*** Exercise inputs ***

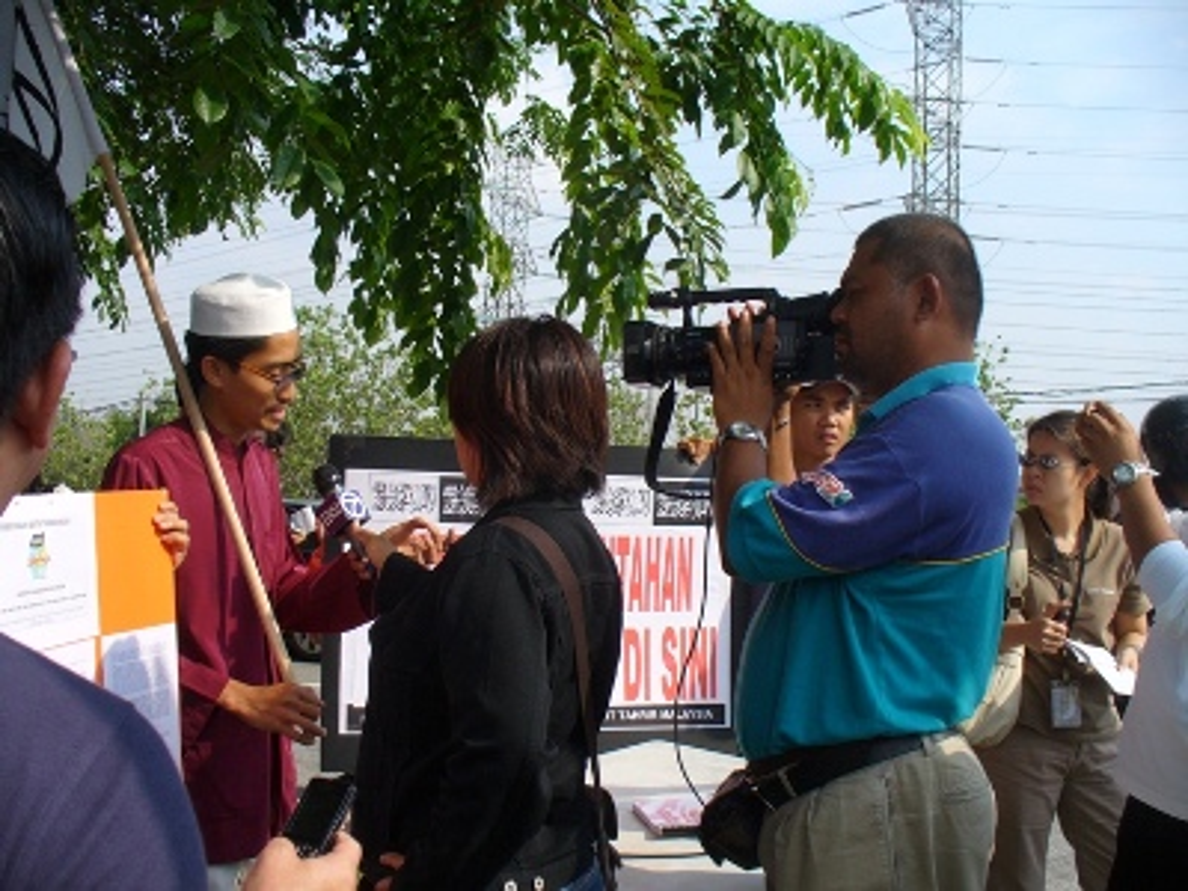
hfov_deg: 50.1
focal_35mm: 37
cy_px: 446
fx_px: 1270
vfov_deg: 38.7
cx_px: 594
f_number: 5.6
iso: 80
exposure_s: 1/250
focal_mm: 6.1
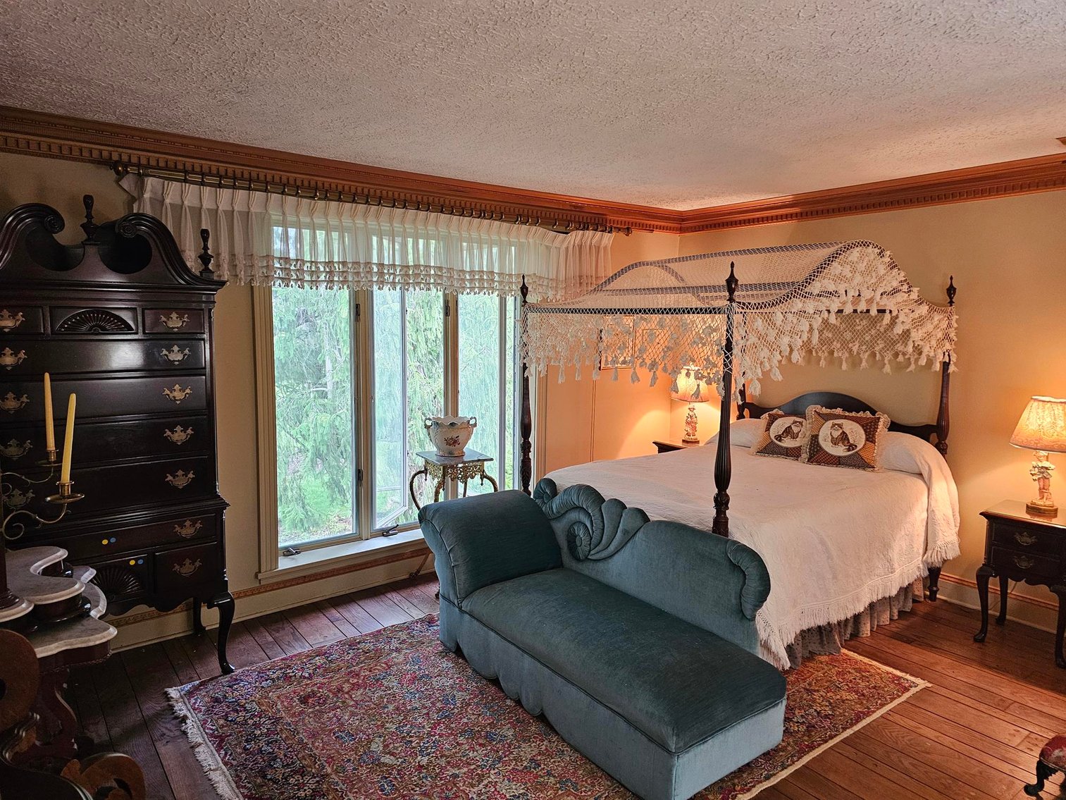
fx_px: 708
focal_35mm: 23
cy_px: 400
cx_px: 533
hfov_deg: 73.9
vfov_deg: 58.9
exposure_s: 1/120
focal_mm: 6.3
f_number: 1.7
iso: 500
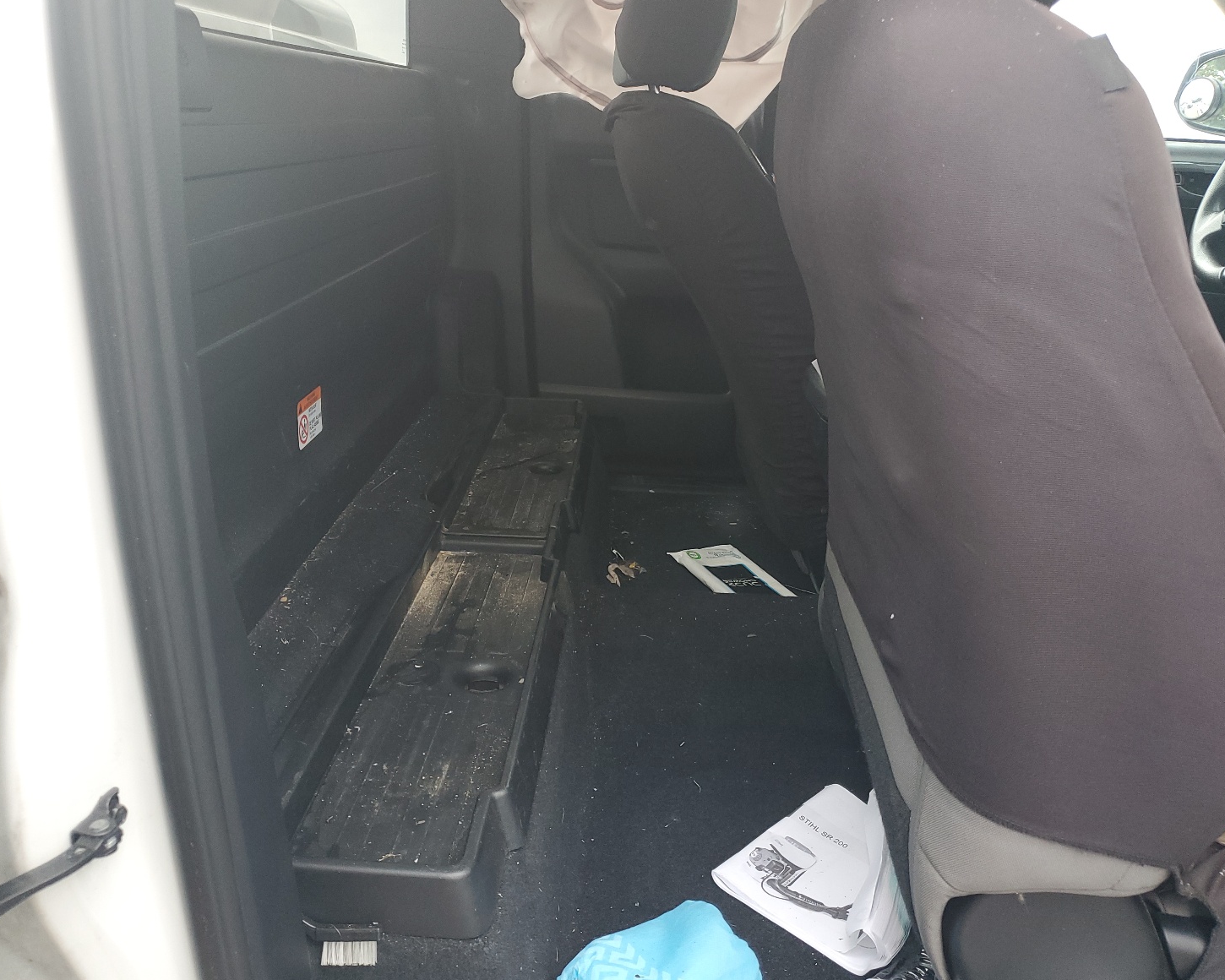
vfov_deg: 51.5
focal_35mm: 28
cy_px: 502
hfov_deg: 62.2
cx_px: 601
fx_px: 1015
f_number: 1.5
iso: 95
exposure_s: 1/120
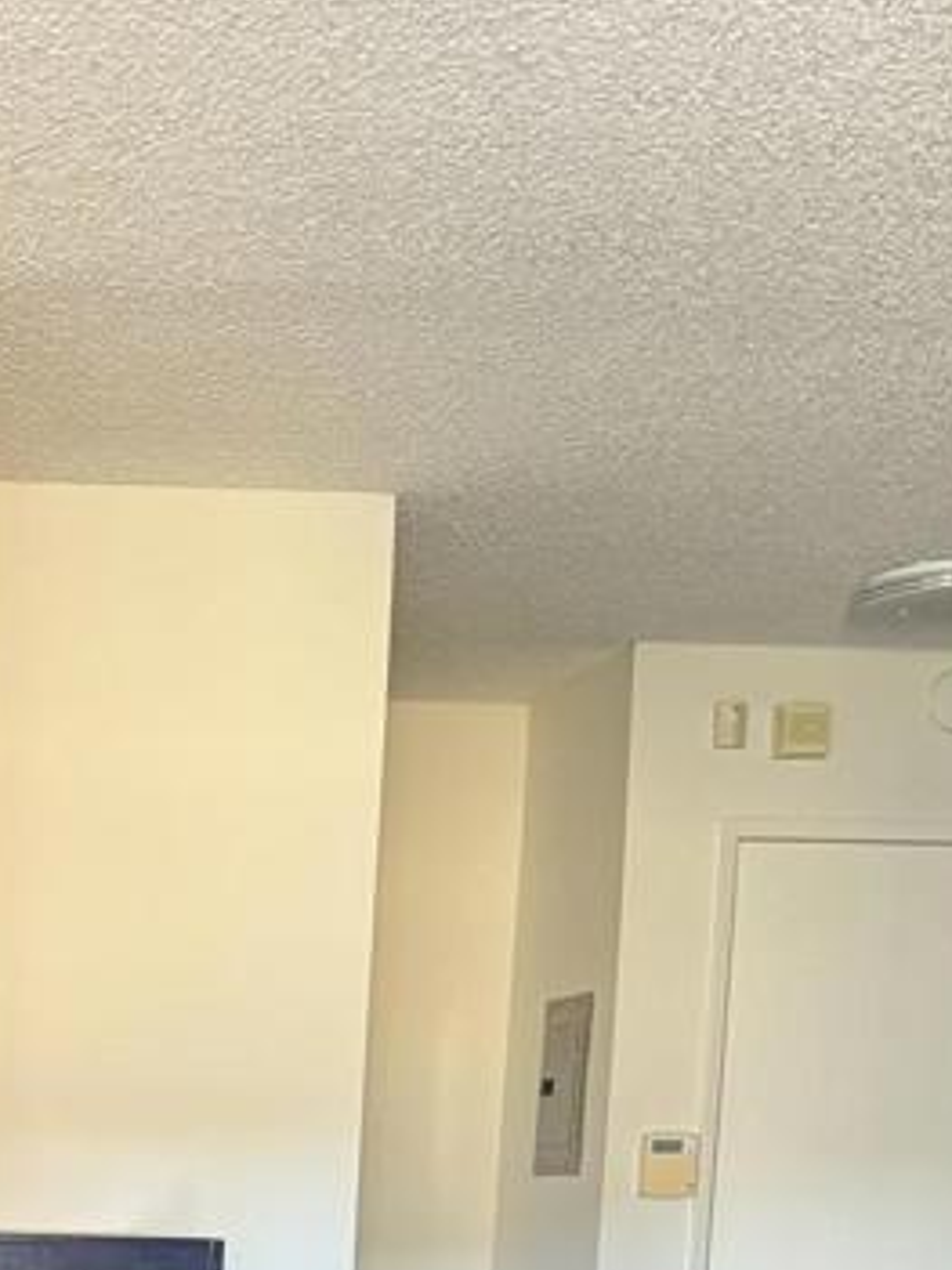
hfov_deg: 20.0
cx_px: -101
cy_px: 1675
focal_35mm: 70
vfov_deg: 24.2
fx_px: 2568
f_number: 1.78
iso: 1000
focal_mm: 6.76
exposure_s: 1/30
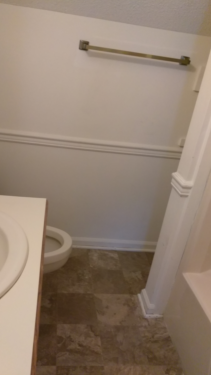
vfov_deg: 81.2
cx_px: 84
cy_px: 186
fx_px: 219
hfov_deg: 51.1
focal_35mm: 22
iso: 783
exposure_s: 1/24
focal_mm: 3.46
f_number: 2.2
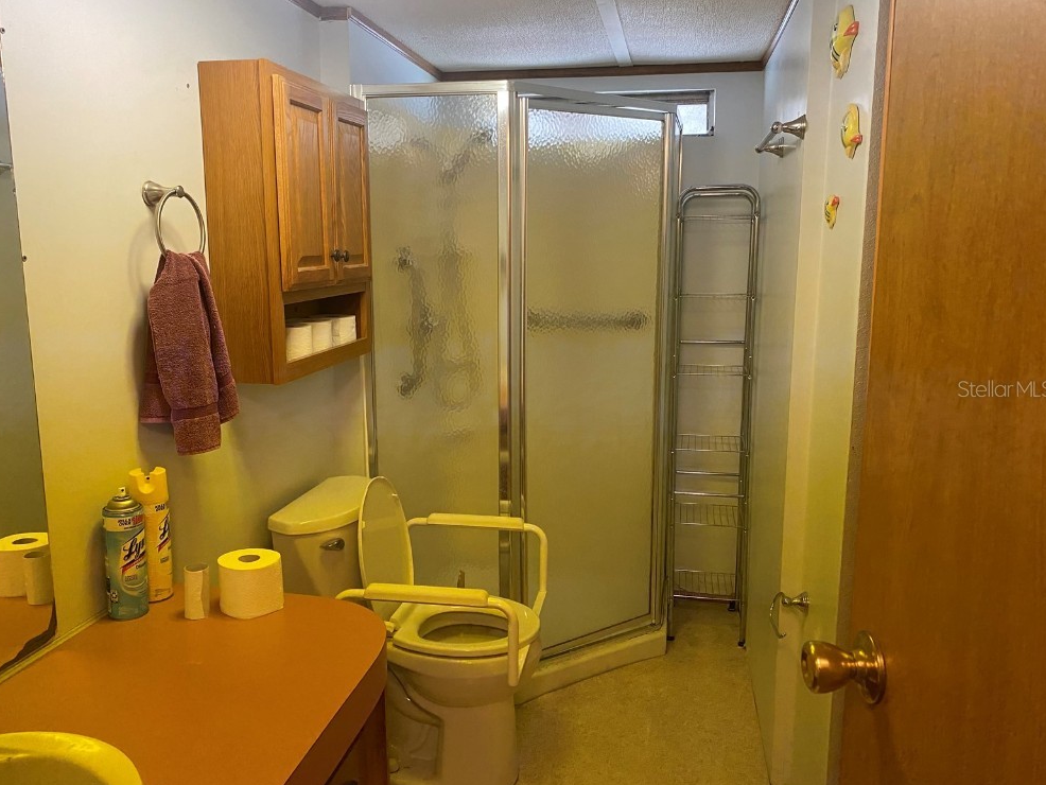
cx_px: 515
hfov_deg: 65.3
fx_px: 816
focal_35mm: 27
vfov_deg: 51.4
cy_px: 388
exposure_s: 1/60
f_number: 1.8
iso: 250
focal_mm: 4.25
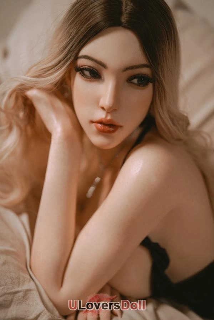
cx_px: 107
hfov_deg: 27.0
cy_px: 160
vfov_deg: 39.6
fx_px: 446
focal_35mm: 50
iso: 50
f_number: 1.4
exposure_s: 1/125
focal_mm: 50
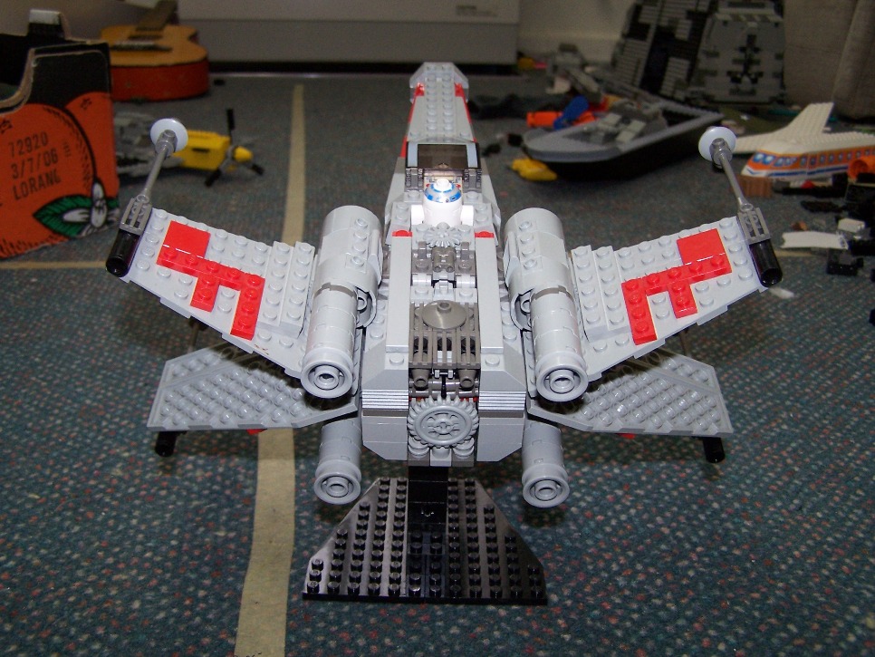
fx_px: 961
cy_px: 328
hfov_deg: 49.0
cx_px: 438
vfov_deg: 37.7
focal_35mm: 38
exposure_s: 1/60
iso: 140
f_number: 2.8
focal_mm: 6.3
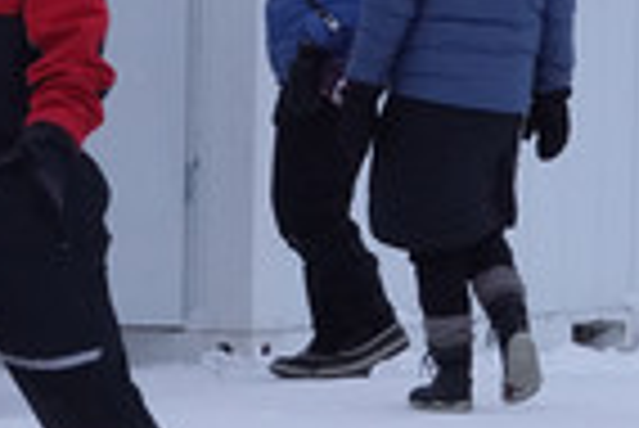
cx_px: -58
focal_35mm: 609
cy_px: -27
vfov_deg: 2.3
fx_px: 10821
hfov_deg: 3.4
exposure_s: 1/400
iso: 1250
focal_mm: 70.27
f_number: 4
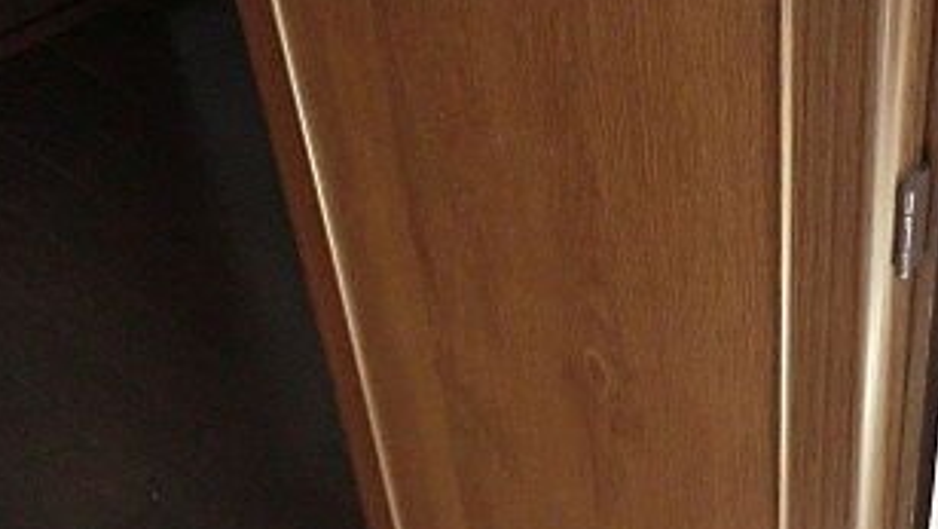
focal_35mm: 59
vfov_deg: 20.4
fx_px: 1468
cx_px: 709
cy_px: 232
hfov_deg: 34.6
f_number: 2.8
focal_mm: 4.7
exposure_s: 1/60
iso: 320
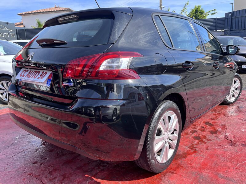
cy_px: 92
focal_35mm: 26
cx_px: 123
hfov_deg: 67.3
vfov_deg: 53.1
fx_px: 185
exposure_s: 1/727
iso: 50
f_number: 1.6
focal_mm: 5.1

***

Written task:
Word for word, reproduce all of the entries above and omit the pictures.

Task response:
hfov_deg: 50.1
focal_35mm: 37
cy_px: 446
fx_px: 1270
vfov_deg: 38.7
cx_px: 594
f_number: 5.6
iso: 80
exposure_s: 1/250
focal_mm: 6.1
fx_px: 708
focal_35mm: 23
cy_px: 400
cx_px: 533
hfov_deg: 73.9
vfov_deg: 58.9
exposure_s: 1/120
focal_mm: 6.3
f_number: 1.7
iso: 500
vfov_deg: 51.5
focal_35mm: 28
cy_px: 502
hfov_deg: 62.2
cx_px: 601
fx_px: 1015
f_number: 1.5
iso: 95
exposure_s: 1/120
hfov_deg: 20.0
cx_px: -101
cy_px: 1675
focal_35mm: 70
vfov_deg: 24.2
fx_px: 2568
f_number: 1.78
iso: 1000
focal_mm: 6.76
exposure_s: 1/30
vfov_deg: 81.2
cx_px: 84
cy_px: 186
fx_px: 219
hfov_deg: 51.1
focal_35mm: 22
iso: 783
exposure_s: 1/24
focal_mm: 3.46
f_number: 2.2
cx_px: 515
hfov_deg: 65.3
fx_px: 816
focal_35mm: 27
vfov_deg: 51.4
cy_px: 388
exposure_s: 1/60
f_number: 1.8
iso: 250
focal_mm: 4.25
cx_px: 107
hfov_deg: 27.0
cy_px: 160
vfov_deg: 39.6
fx_px: 446
focal_35mm: 50
iso: 50
f_number: 1.4
exposure_s: 1/125
focal_mm: 50
fx_px: 961
cy_px: 328
hfov_deg: 49.0
cx_px: 438
vfov_deg: 37.7
focal_35mm: 38
exposure_s: 1/60
iso: 140
f_number: 2.8
focal_mm: 6.3
cx_px: -58
focal_35mm: 609
cy_px: -27
vfov_deg: 2.3
fx_px: 10821
hfov_deg: 3.4
exposure_s: 1/400
iso: 1250
focal_mm: 70.27
f_number: 4
focal_35mm: 59
vfov_deg: 20.4
fx_px: 1468
cx_px: 709
cy_px: 232
hfov_deg: 34.6
f_number: 2.8
focal_mm: 4.7
exposure_s: 1/60
iso: 320
cy_px: 92
focal_35mm: 26
cx_px: 123
hfov_deg: 67.3
vfov_deg: 53.1
fx_px: 185
exposure_s: 1/727
iso: 50
f_number: 1.6
focal_mm: 5.1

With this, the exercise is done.